Bei den Amis wurden so gut wie immer unterschiedliche Plattenpakete verwendet, für den Antennenkreis circa 300 Pf und für den Oszillator zwischen 115 bis 150 pf, bei diesem Drehko bin ich universell, ich kann das Paket für den Oszillator zwischen 105 bis 147 pf einstellen, jeweils (oder eben nicht) bis zu 3 Pakete paralell schalten




Das vorläufige Schaltbild als Idee
 


Kurz zurück zum Verstärker, ich muss immer an 2 Fronten gleichzeitig arbeiten:
Das Brummproblem konnte jetzt endgültig und zu 100% gelöst werden, im Einzelnen so erfolgt:
Für die Heizung der PY82 ein 19 V 4,7 A SNT geschirmt und mit Erdanschluss, die Erde ist mit dem Chassis, der 19 V Ausgang DC für die Heizungen der 4 PY82 ist nicht mit dem Chassis verbunden, eine Verbindung zum Chassis gibt Brumm, hingegen die Erdung des Chassis an die gute Netzerde eleminiert auch den kleinsten Restbrumm, sofern die Heizung nicht mit dem Chassis verbunden ist.
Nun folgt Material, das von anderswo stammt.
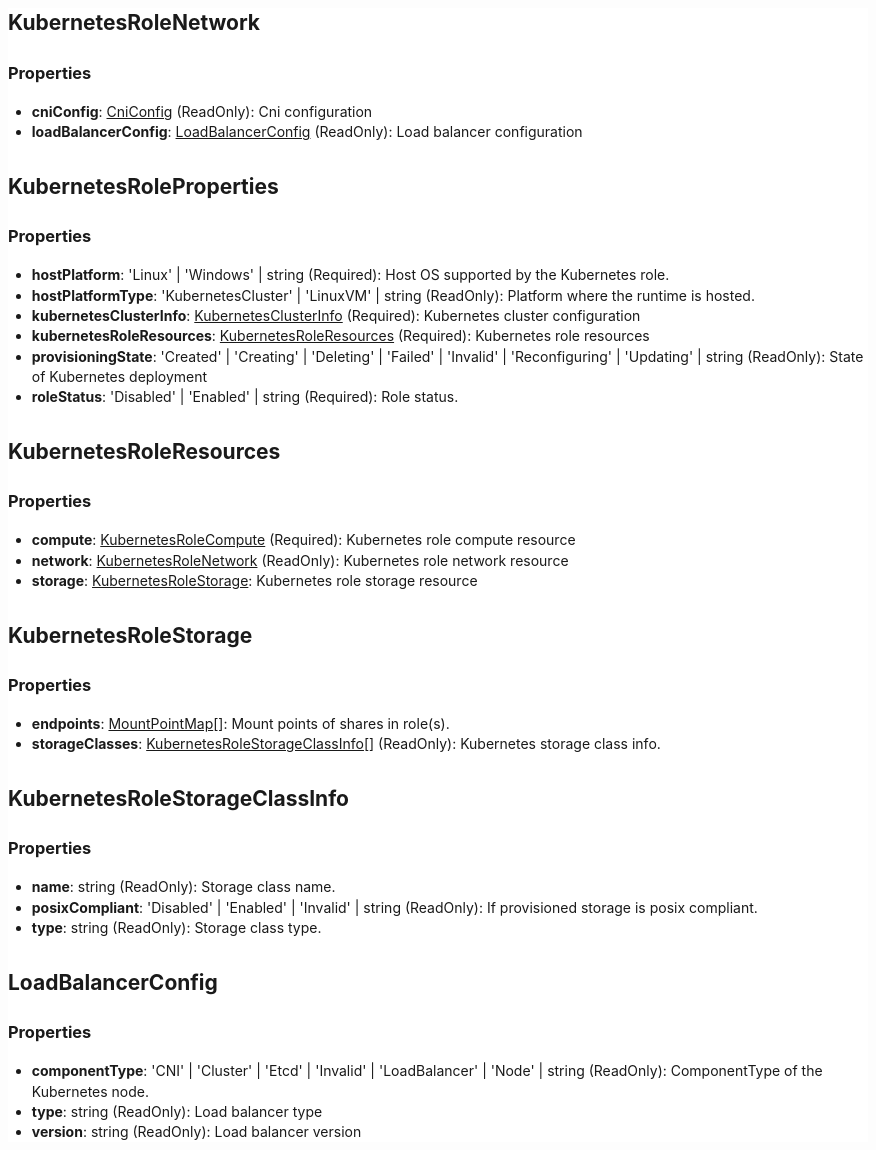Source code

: ## KubernetesRoleNetwork
### Properties
* **cniConfig**: [CniConfig](#cniconfig) (ReadOnly): Cni configuration
* **loadBalancerConfig**: [LoadBalancerConfig](#loadbalancerconfig) (ReadOnly): Load balancer configuration

## KubernetesRoleProperties
### Properties
* **hostPlatform**: 'Linux' | 'Windows' | string (Required): Host OS supported by the Kubernetes role.
* **hostPlatformType**: 'KubernetesCluster' | 'LinuxVM' | string (ReadOnly): Platform where the runtime is hosted.
* **kubernetesClusterInfo**: [KubernetesClusterInfo](#kubernetesclusterinfo) (Required): Kubernetes cluster configuration
* **kubernetesRoleResources**: [KubernetesRoleResources](#kubernetesroleresources) (Required): Kubernetes role resources
* **provisioningState**: 'Created' | 'Creating' | 'Deleting' | 'Failed' | 'Invalid' | 'Reconfiguring' | 'Updating' | string (ReadOnly): State of Kubernetes deployment
* **roleStatus**: 'Disabled' | 'Enabled' | string (Required): Role status.

## KubernetesRoleResources
### Properties
* **compute**: [KubernetesRoleCompute](#kubernetesrolecompute) (Required): Kubernetes role compute resource
* **network**: [KubernetesRoleNetwork](#kubernetesrolenetwork) (ReadOnly): Kubernetes role network resource
* **storage**: [KubernetesRoleStorage](#kubernetesrolestorage): Kubernetes role storage resource

## KubernetesRoleStorage
### Properties
* **endpoints**: [MountPointMap](#mountpointmap)[]: Mount points of shares in role(s).
* **storageClasses**: [KubernetesRoleStorageClassInfo](#kubernetesrolestorageclassinfo)[] (ReadOnly): Kubernetes storage class info.

## KubernetesRoleStorageClassInfo
### Properties
* **name**: string (ReadOnly): Storage class name.
* **posixCompliant**: 'Disabled' | 'Enabled' | 'Invalid' | string (ReadOnly): If provisioned storage is posix compliant.
* **type**: string (ReadOnly): Storage class type.

## LoadBalancerConfig
### Properties
* **componentType**: 'CNI' | 'Cluster' | 'Etcd' | 'Invalid' | 'LoadBalancer' | 'Node' | string (ReadOnly): ComponentType of the Kubernetes node.
* **type**: string (ReadOnly): Load balancer type
* **version**: string (ReadOnly): Load balancer version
Für die Heizung der übrigen Röhren ein 12 V 2 A SNT geschirmt ohne Erdanschluss, habe kein Anderes. Verbindung der Heizung mit dem Chassis erhöht den Brumm, trotz Erdung des Chassis, bei Entfernen der Verbindung verschwindet auch der kleinste und noch so feinste Restbrumm im Kopfhörer. Konnte daher auch den 4700 müff Elko wieder entfernen. Die dritte Störquelle war Brummeinstreuung durch das Magnetfeld des Anodentrafos, dieser musste vom Chassis entfernt werden, und das Chassis leicht erhöht zum Trafo sein, Drehen des Trafos bringt absolut nichts. In der Position wie auf dem Foto, ist die Brummeinstreuung null komma nichts, der freigewordene Platz ist für eine Anodendrossel vorgesehen. Seitens der Anodenspannung möchte ich noch die Siebung der Vorstufe verbessern. Schaltungstechnisch funktioniert bisher alles mit einer EL84, allerdings bereits mit der Verdrahtung der EL82, es gibt keine Drosseln, keine Gridstopper und andere Tricks, es gibt einen Gitterableitwiderstand 1 Megohm, Gitterko 0,1 müff, Kathodenwiderling 165 Ohm mit 100 müff gebrückt und damit aus die Maus und alles funktioniert absolut störungsfrei. Damit ist das Ziel ereicht, es brummt nichts, es stört nichts, es oszilliert nichts. Der Rest sind jetzt Feinarbeiten für das kommende Wochenende. Wichtig ist es, das das Gehäuse nicht tiefer als 290mm wird, damit passt es noch in ein 300 mm Standardregal. Damit werden die Aussenabmessungen des Gehäuses 150x150x290 mm und das ist optimal für Mario's Küchenregal.


 


Fertiger Verstärker im Versuchsaufbau
 

Projekt abgeschlossen: Habe das Verstärkerchassis am meinem Freund übergeben, das Gerät funktioniert und kann nun ins Gehäuse eingebaut werden, die Feinarbeiten wie die Montage der Buchsen und Lautsprecherausgänge  und den Feinabgleich der Gegenkopplung machen wir dann zusammen.






  Das fertige Chassis, auf gute Belüftung ist zu achten!!!!